PROBLEM TO WORK ON: Please render the rows below as a JSON list of strings, one string per line, skipping blank lines and leaving the pictures out.
___ AVAILABLE DATA
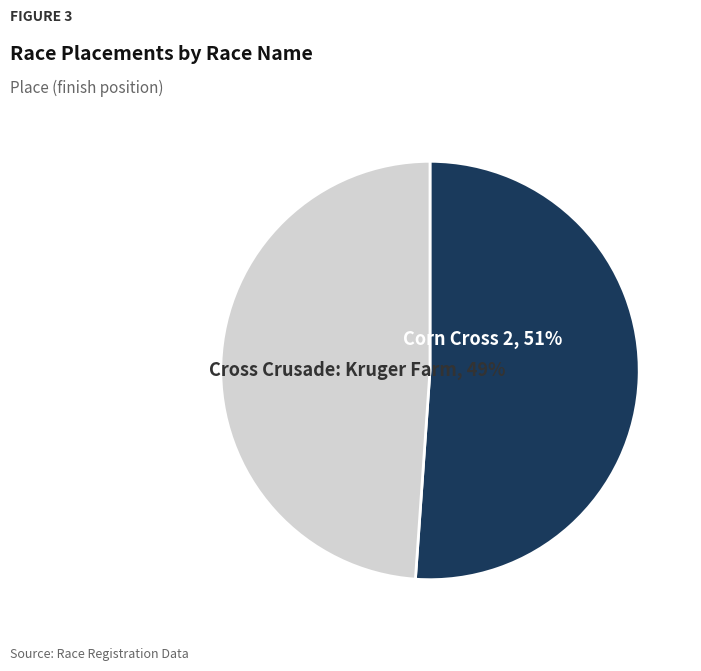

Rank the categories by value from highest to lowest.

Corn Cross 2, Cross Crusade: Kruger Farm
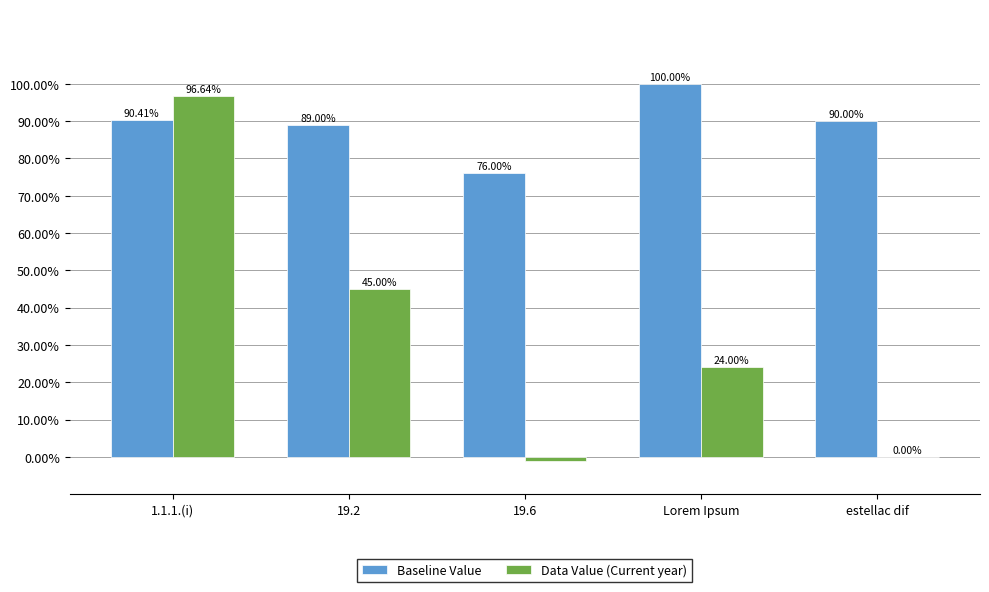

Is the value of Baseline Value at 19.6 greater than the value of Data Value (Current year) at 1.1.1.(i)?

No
______
TASK ANSWER:
[
  "Rank the categories by value from highest to lowest.",
  "Corn Cross 2, Cross Crusade: Kruger Farm",
  "Is the value of Baseline Value at 19.6 greater than the value of Data Value (Current year) at 1.1.1.(i)?",
  "No"
]